MUCH ADO ABOUT A BABY’S SEX; A MAN’S VIEWPOINT

Sylva Nze Ifedigbo, writer and social commentator is the author of ‘The Funeral Did Not End’which is available for purchase here. He blogs at www.nzesylva.wordpress.com

 

X and O is a paper-and-pencil game for two players who take turns marking the spaces in a grid. The player who succeeds in placing three respective marks (X or O) in a horizontal, vertical, or diagonal row wins the game.Despite its apparent simplicity, there is a trick to winning this game; detailed analysis and guess work.

Nature plays a similar X game with us but this time with Y as its pair. In this case also, unlike in the X and O game,the players are some invisible hands and we are mere spectators, or perhaps I should say participatory spectators since we are the ones who actually set the game in motion and then sit back for nine months, analysing and guessing, waiting for what the winning pair will be; XX or XY.

Some of us cheat though. We attempt to rig the game. To kill the surprise. To predetermine the outcome. A quick search on Google will reveal countless strategies, from the scientific to the down-right ridiculous. From gymnastics inspired copulation positions to faith induced emptying of savings at the pleasure of a miracle working Man of God. From expensive and complex genetic engineering procedures to mysterious black magic rituals. And everything in between. All of which is to enable us influence what the outcome of the game will be.

Even then, we do not wait. We pinch the parcel, anxious to peek at its content. We want to know before time what hand nature had dealt us. We make the excuse that it is about our baby shopping, what colours to buy, as though a baby really cares about that. Sometimes it is not our fault, this tendency to cheat. Along with ‘when are you due?’ the next most asked question during those nine months is “Is it a boy or a girl?” which could be sometimes annoying. Oftentimes, you tell them “Any one God gives us” in reply even though you’re secretly wishing for a particular sex or have even peeped at it.

XX or XY, girl or boy, what really is the big deal about it all? Why is the pairing so important that we go to such length to manipulate the dice rolling and peep into the unknown to satisfy our curiosity? Is it worth all the trouble? Does it matter anyway?
It does matter, and greatly so. Like with gifts, we have our preferences. If an uncle abroad was to send you a phone for example, you are likely to make specific demands of a particular brand, model and even colour. In this case, it goes way deeper. The gender of a baby often has far reaching implications, with consequences on such matters as love, marital harmony, inheritance and other largely mundane issues like ego, manliness and pride.

It is only natural therefore that we worry about the sex of the child. In most African societies like ours where male children are accorded superior status, the parents are expectedly anxious. A male child for the woman seals her position in the family, and for the man, guarantees the continuation of his name, his genealogy. Medical imaging practitioners have tales of couples who come in for anultra sound scan smiling and leave, frowning. The men react even more dramatically, some leave their wives behind in the consulting room, disappointed. Heartbroken.

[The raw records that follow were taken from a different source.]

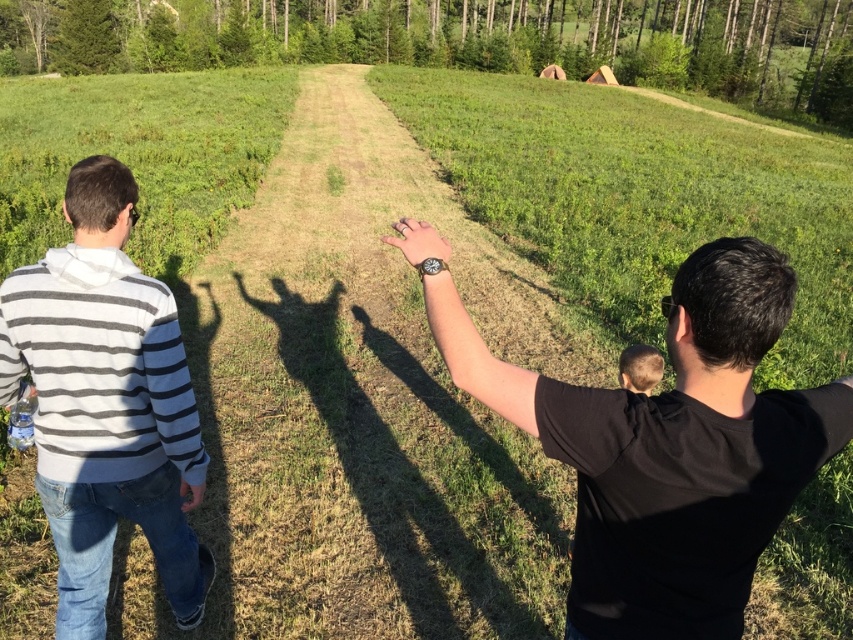
Question: Which of the following is the closest to the observer?

Choices:
 (A) matte black watch at center
 (B) white striped hoodie at left
 (C) light brown hair at center

Answer: (A)

Question: Does black matte shirt at center appear over matte black watch at center?

Choices:
 (A) no
 (B) yes

Answer: (A)

Question: Can you confirm if black matte shirt at center is positioned to the left of light brown hair at center?

Choices:
 (A) yes
 (B) no

Answer: (A)

Question: Which object appears farthest from the camera in this image?

Choices:
 (A) white striped hoodie at left
 (B) matte black watch at center
 (C) light brown hair at center
 (D) black matte shirt at center

Answer: (C)

Question: Can you confirm if white striped hoodie at left is positioned above light brown hair at center?

Choices:
 (A) yes
 (B) no

Answer: (B)

Question: Which object is positioned farthest from the matte black watch at center?

Choices:
 (A) light brown hair at center
 (B) white striped hoodie at left
 (C) black matte shirt at center

Answer: (A)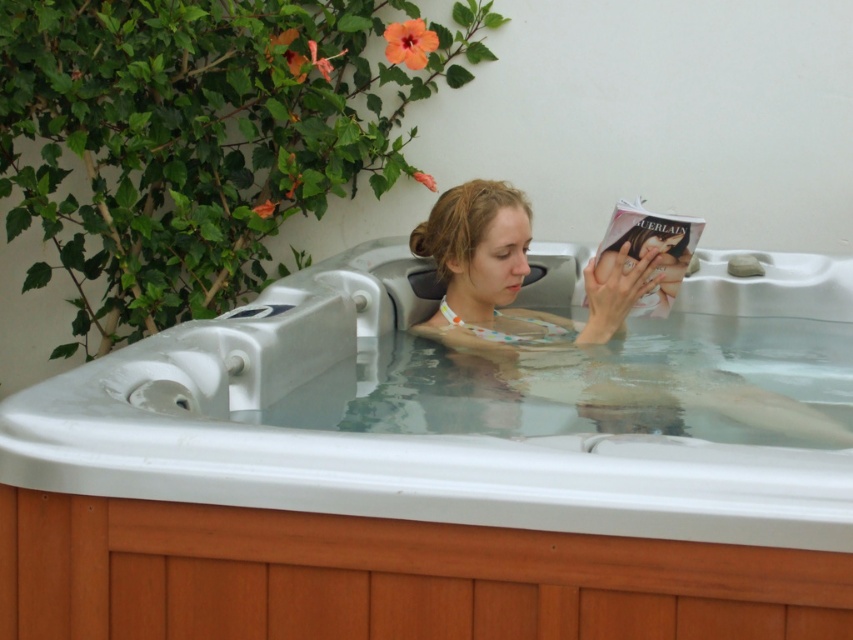
Question: Can you confirm if wooden hot tub at center is positioned above polka dot swimsuit at center?

Choices:
 (A) yes
 (B) no

Answer: (B)

Question: Does wooden hot tub at center lie behind polka dot swimsuit at center?

Choices:
 (A) yes
 (B) no

Answer: (B)

Question: Which point is farther to the camera?

Choices:
 (A) (3, 419)
 (B) (448, 212)

Answer: (B)

Question: From the image, what is the correct spatial relationship of wooden hot tub at center in relation to polka dot swimsuit at center?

As a man, I can perfectly relate with the reaction of such men eager for a male child and having the opposite. In addition to all the pressure society puts on us, there is also the big issue of validating our existence, of stamping an “I was here” mark on the surface of the earth through a male child. Interestingly (even though ignorance makes us make the women take the fall for it) nature puts the power of making it happen literarily in our hands. In the X and Y pairing game, we it is who have the ability to roll either the Y dice for a male child or an X for a girl. Ironically though, we exercise no control over which of the million swimmers we shot out, gets to score the bull’s eye.
Religion, education and exposure however makes me appreciate the fact that either of the sexes is a beautiful gift and that the apprehension that greets each pregnancy is largely needless and banal. Sometimes the happiness we think we get by having either of the sexes turns out being our own nemesis. Every child must enjoy as much love as we can give regardless of its sex and must be given every opportunity to attain all her potentials in life. Anything short of this, societal demands and personal yearnings notwithstanding, amounts to plain irresponsibility.

One final point; Finding out the sex of your baby before it is born is ordinary. Surprising yourself and others at its birth is extraordinary. It’s not even like by knowing ahead we are able to change anything anyway. If anything, it just leaves us heartbroken when the outcome is not in line with our wish. So why bother? The excuse of wanting to know so as to prepare is just what it is, an excuse.

A baby is a baby. It will eat, sleep, cry and poo regardless of the colour of its cloths or cot… and it won’t care.